As you can imagine, we receive a lot of photos from clients for use in everything from press releases, to social media, to video screens and even print materials. And most of the time the photos we receive are not just bad, they are terrible. The most common issues, from least to most problematic, are:
• Busy backgrounds
• Bad lighting
• Too far away
• All of the above
The common denominator on all of the photos we receive is not the camera – it’s the photographer (usually someone at the organization). While a high quality camera can make a good photographer better, there are plenty of examples of quality photographs that have been taken on an iPhone or other mobile device.
In the past we have shared photography tips for non-photographers, but today I want to focus on how we can improve one type of photo – the group shot.
The group shot is probably the most common type of picture we receive – from big check and scholarship presentations, to ribbon cuttings and other special events – photos of small and large groups present unique challenges.
So what can you do to improve your group photo?
Lighting Good lighting is one of the easiest ways you can improve your photos. Not only will it brighten the photo, but it will help reduce fuzziness and blur. When it doubt, avoid fluorescent lights and head outside!
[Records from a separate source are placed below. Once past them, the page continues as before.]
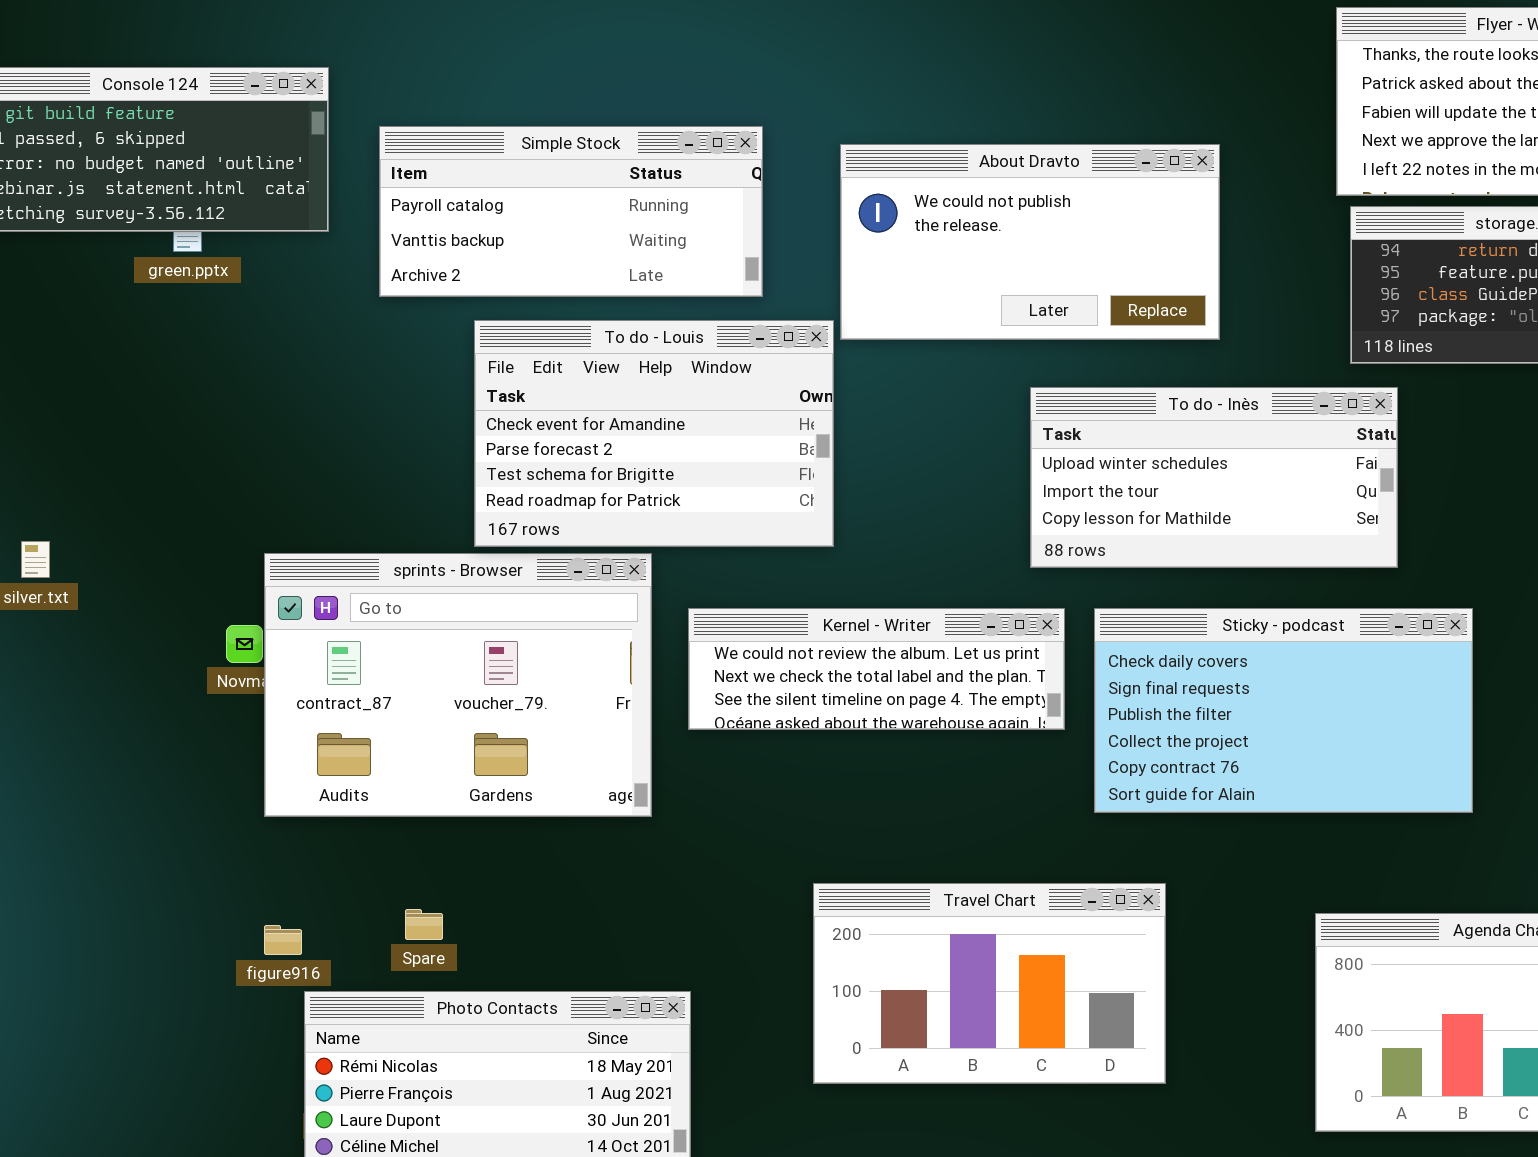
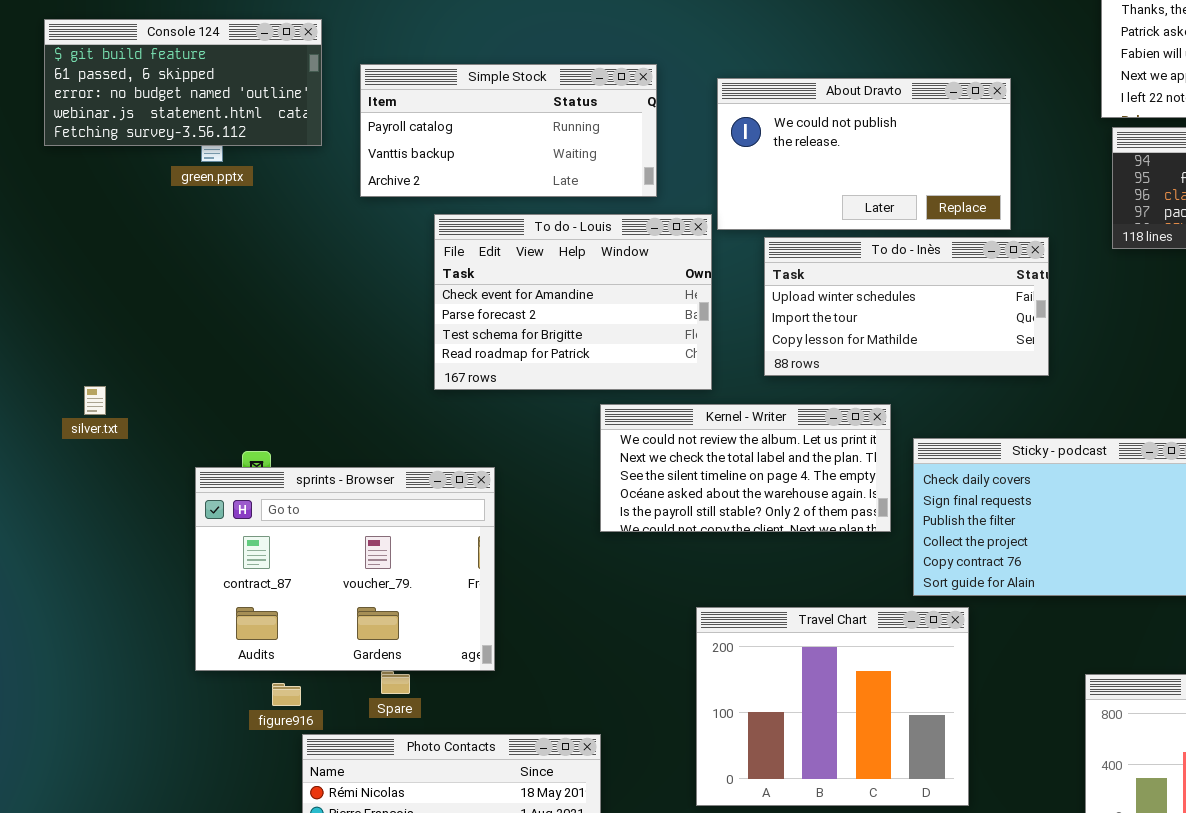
To do - Inès: [1030,387,1398,568] -> [764,237,1049,376], moved
sprints - Browser: [264,553,652,817] -> [195,467,495,671], moved
Kernel - Writer: [688,608,1065,730] -> [600,404,891,532], resized
Travel Chart: [813,883,1166,1084] -> [696,607,969,806], resized

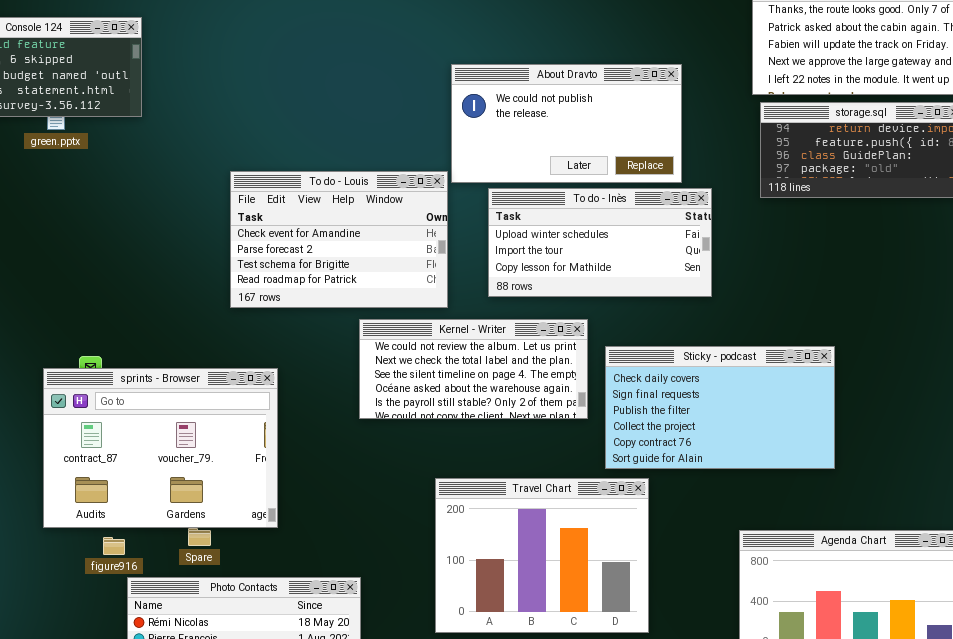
Simple Stock: [360,64,657,197] -> none, closed

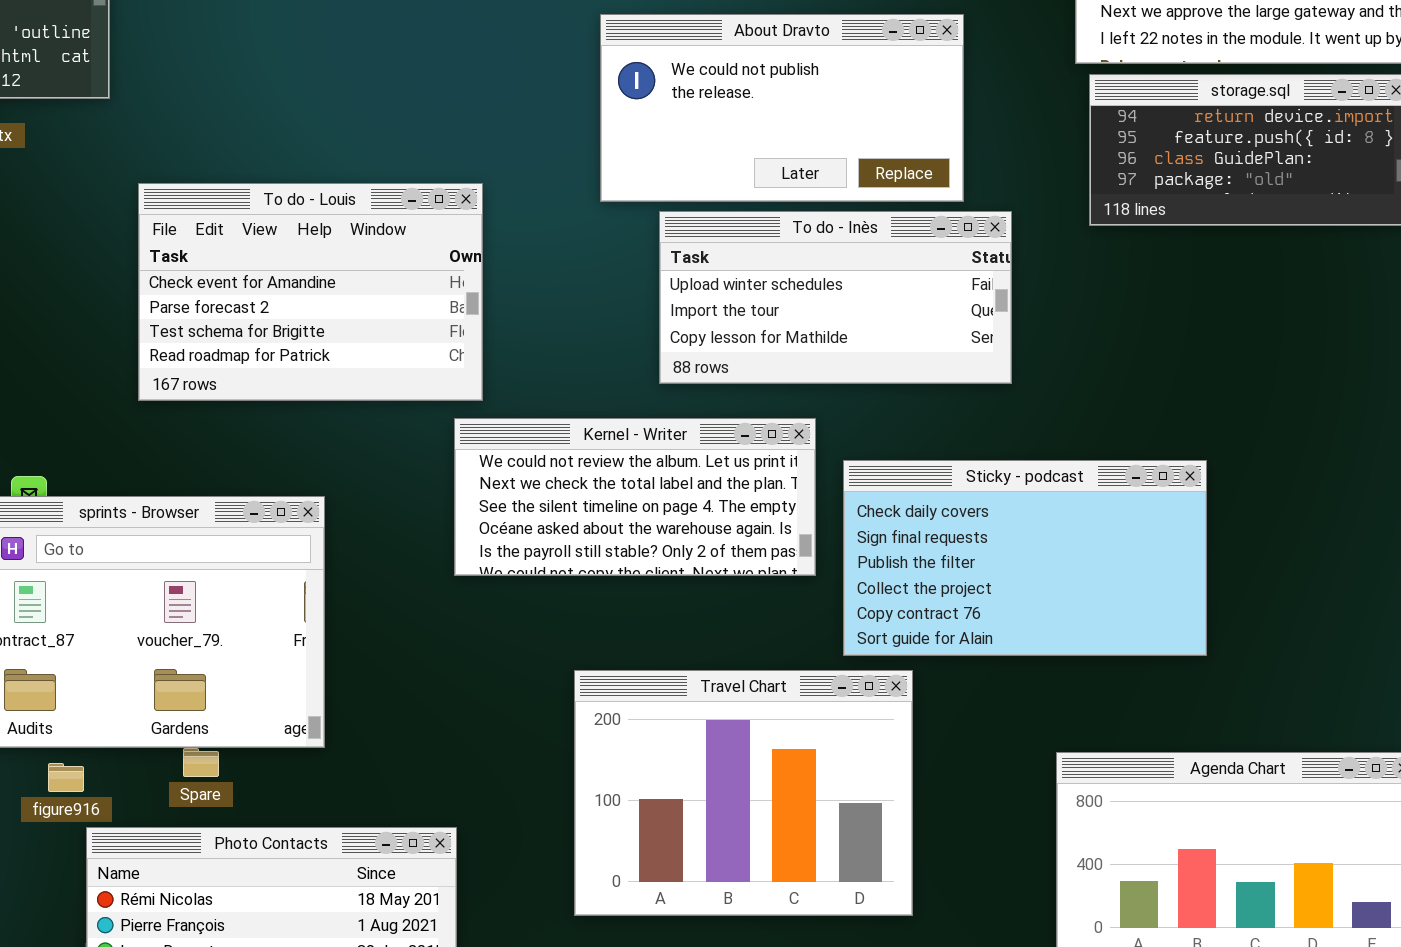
To do - Louis: [230,171,448,308] -> [138,183,483,401], moved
Check the background Look for backgrounds that are simple and clean, or at least don’t have any distracting signs or decorations that take away from the photo.
Get together Groups tend to string out into a long line which requires the photographer step back to fit everyone in. Stand together, and with larger groups, bunch up so the camera person can get close.
Focus I can not emphasize this enough. The best photos can be rendered nearly unusable because the subjects are out of focus.
Take more than one Take a lot of photos. After a few, check your lighting, your background, your focus and your group, make adjustments, and then take more. It’s always better to have extras as you will always have a few where someone blinked or moved.
While it would be easiest to tell you that to get a great photo, you need a great camera. But the truth is, great (or even good) photos come when you take the time to pay attention to the details.
And yes, all the photos used in this post were taken on an iPhone.